Tal como o Governo PS fez com o PRACE, o Governo PSD/CDS-PP, com o pomposo nome de PREMAC – Programa de Redução e Melhoria da Administração Central o que procurava era um novo salto qualitativo na demissão do papel do Estado no cumprimento das suas funções constitucionais na prestação de serviços públicos, ao mesmo tempo que ataca brutalmente os direitos e os salários dos trabalhadores da Administração Pública. Há 38 anos que estes partidos assumem o governo, sob diferentes combinações entre si. E ao longo desses anos PS, PSD e CDS-PP foram criando estruturas na Administração Central para instalarem a sua clientela política. O que de facto está em causa é a nova tentativa de transferir para os grandes grupos económicos e financeiros importantes áreas na prestação de serviços públicos, libertar verbas para canalizar para o grande capital nacional e estrangeiro, reduzindo as funções sociais do Estado a aspectos residuais, caritativos e assistencialistas, e repressivos. Trata-se de reconfigurar o Estado ao serviço dos interesses do grande capital.

Parece de volta a concepção absurda e conservadora de que, no plano da Cultura, ao Estado apenas incumbem responsabilidades nas questões do Património, e mesmo estas partilhadas com o sector privado. Tal concepção esquece que a preservação e a apropriação pelos cidadãos do seu património cultural é inseparável da criação contemporânea e da formação de investigadores e outros técnicos ao serviço desta área.

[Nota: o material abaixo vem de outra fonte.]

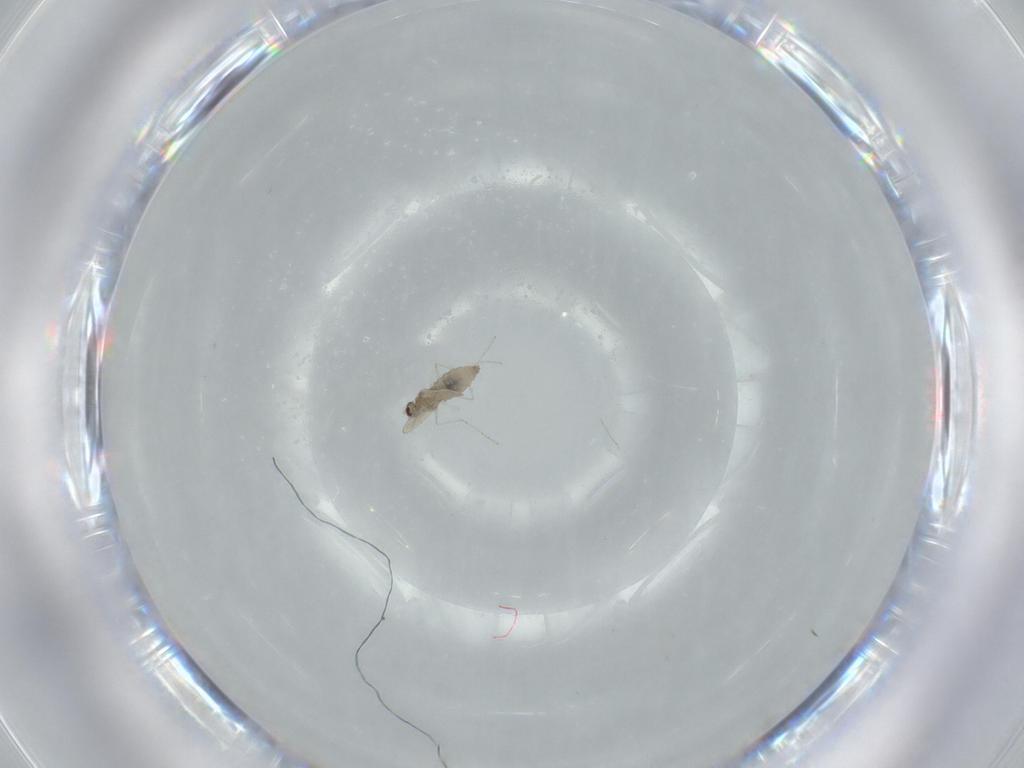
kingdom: Animalia
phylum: Arthropoda
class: Insecta
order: Diptera
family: Cecidomyiidae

Num quadro em que, sob a bandeira da obediência aos mercados e aos seus representantes políticos, defrontamos a mais violenta ofensiva contra os trabalhadores e o povo português desde o 25 de Abril, não é pelo seu peso na economia que a Cultura continua debaixo de fogo. É pelo seu papel central na formação da consciência da soberania e da identidade nacional, é pelo seu potencial de criação, transformação e resistência. A luta dos trabalhadores da Cultura contra esta política é parte integrante da luta geral dos trabalhadores e do povo português contra uma política que, a não ser derrotada, conduzirá o país ao desastre.

Notas

(1) Álvaro Cunhal falava na intervenção de encerramento da 1.ª Assembleia de Artes e Letras da ORL do PCP. Cf. Com a Arte para Transformar a Vida, Lisboa, Edições «Avante!», 1978.

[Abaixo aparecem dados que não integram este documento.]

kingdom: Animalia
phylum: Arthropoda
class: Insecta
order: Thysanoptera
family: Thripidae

(2) Um país onde é prosseguida uma política obscurantista, onde há quase 40 por cento de analfabetos. onde se persegue a arte e a cultura e um país onde, vencendo as barreiras fascistas, floresce um amplo movimento literário e artístico de conteúdo democrático. Cf. Álvaro Cunhal, «Relatório da Actividade do Comité Central ao VI Congresso do Partido Comunista Português», Obras Escolhidas, t. III, 1964–1966, Lisboa, Edições «Avante!», 2010, p. 325.